Ultimately, a great job and disposable income are comforts, but not comforting, when your worldview narrows because of age and you begin to truly settle into your place in the world. As >>16891306 notes, most folks will eventually come to value love and family far more than these things, and yet most folks remain skeptical that this will happen to them, when the numbers say that yes, it's overwhelmingly likely that you'll become a person who wants that too.
But here's a shitty truth- you have a best-if-used-by date. After a certain point, you've missed the easiest and best potential mates, and will have to rely on the luck of the draw or diminished expectations should you want to find a mate.
It's good you have strong ties with friends and family, OP. Expect that maybe 1-2 will still be friends with you in 10 years, and will have their own lives increasingly calling for attention. Family is wonderful, and the only thing better is starting one of your own.

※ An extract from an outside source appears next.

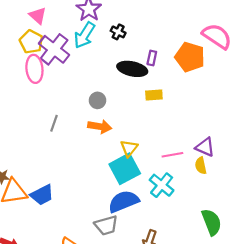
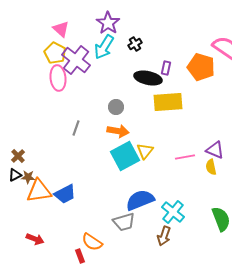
black cross: (118, 32) -> (135, 44), turned 32
yellow rectangle: (154, 95) -> (168, 102), size x1.8
cyan square: (125, 169) -> (125, 156), moved
cyan cross: (162, 185) -> (173, 212), moved

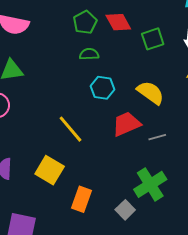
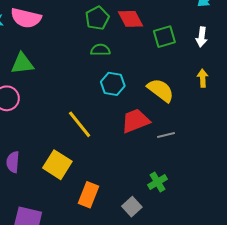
green cross: (150, 184) -> (158, 182), size x0.6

And yes, it's a gamble, but so what? What kind of person is so afraid of gambling and losing that they never even try at all? A single lonely person, I guess, in this case.
Still, you can fill your days with things and people you love and enjoy life. Deep, emotionally anchored ties that bind from here to the hour of our death come only with a spouse. There is no substitute.
Men provide nothing. Date a nice leggy brunette.
> Literally what does a man have to offer you if have a good job, disposable income, a close circle of friends/family and can save enough to buy a nice house in a few years.
How I feel about women
>If you're completely averse to doing new things and tasting more of what life has to offer then of course there's no point
Except theres a HUGE likelihood of you doing MUCH MUCH MORE in life if you decide not to follow the lifescript.
Marriage ends more opportunities than it creates, by a large margin.
>And yes, it's a gamble, but so what? What kind of person is so afraid of gambling and losing that they never even try at all? A single lonely person, I guess, in this case.
What kind of person? I don't know. Probably the type of person who doesn't want to come out of the other side of a 15 year time portal, with no money, no access to children, and no identity.
Risk reward analysis is intelligent. "Gambling" when you have a greater than 50% chance of losing is just downright idiotic.